Stored entries:
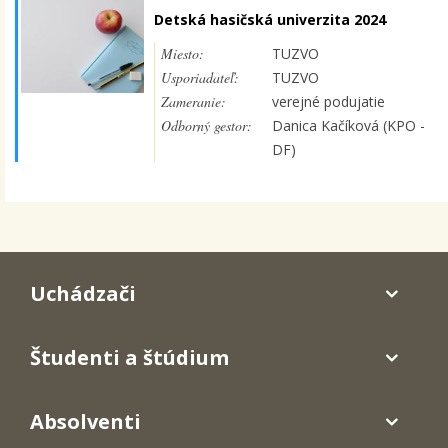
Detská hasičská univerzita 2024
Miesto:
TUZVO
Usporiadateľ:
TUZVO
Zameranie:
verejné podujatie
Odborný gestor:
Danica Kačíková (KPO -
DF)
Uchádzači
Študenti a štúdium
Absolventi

---

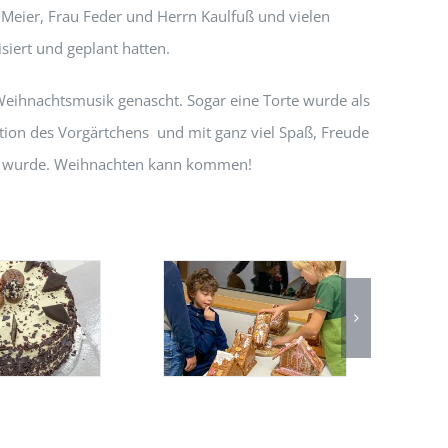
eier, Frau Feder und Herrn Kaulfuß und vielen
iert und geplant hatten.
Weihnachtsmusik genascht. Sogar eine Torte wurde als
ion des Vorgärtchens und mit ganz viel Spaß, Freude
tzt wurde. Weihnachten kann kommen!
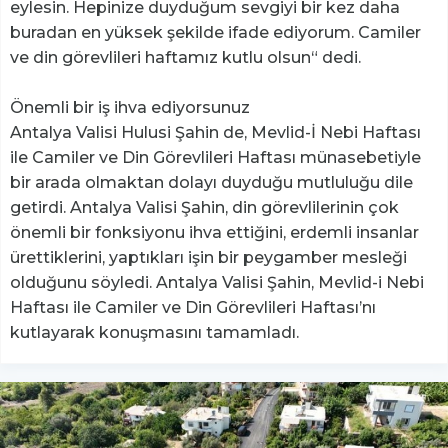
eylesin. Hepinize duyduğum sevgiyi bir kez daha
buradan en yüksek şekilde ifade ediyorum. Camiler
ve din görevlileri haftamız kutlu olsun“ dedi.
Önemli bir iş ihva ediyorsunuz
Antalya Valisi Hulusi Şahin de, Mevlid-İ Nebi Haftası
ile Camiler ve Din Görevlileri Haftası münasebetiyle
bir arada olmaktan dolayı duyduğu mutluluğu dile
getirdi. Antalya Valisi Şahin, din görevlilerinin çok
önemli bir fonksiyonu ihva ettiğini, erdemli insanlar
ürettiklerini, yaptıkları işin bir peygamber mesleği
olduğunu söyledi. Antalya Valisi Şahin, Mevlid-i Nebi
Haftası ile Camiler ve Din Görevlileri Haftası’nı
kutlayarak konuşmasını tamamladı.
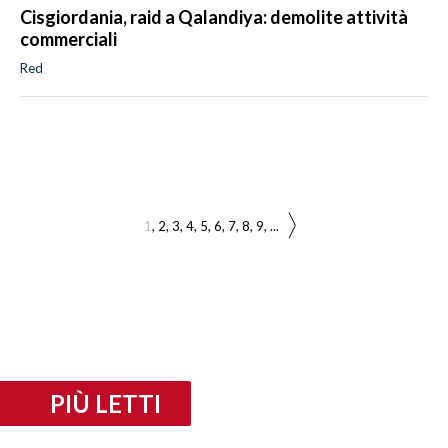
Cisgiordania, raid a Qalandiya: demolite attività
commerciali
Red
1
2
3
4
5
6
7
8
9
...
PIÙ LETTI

* * *

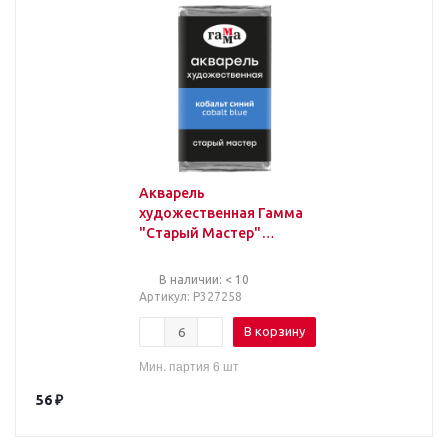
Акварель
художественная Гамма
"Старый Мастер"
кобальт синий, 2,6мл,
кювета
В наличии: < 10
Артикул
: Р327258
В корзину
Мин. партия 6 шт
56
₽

### REQUIRED ACTION
The lines to return are those in the entries above that hold "Mevlid".

### OUTPUT FOR THIS TASK
Antalya Valisi Hulusi Şahin de, Mevlid-İ Nebi Haftası
olduğunu söyledi. Antalya Valisi Şahin, Mevlid-i Nebi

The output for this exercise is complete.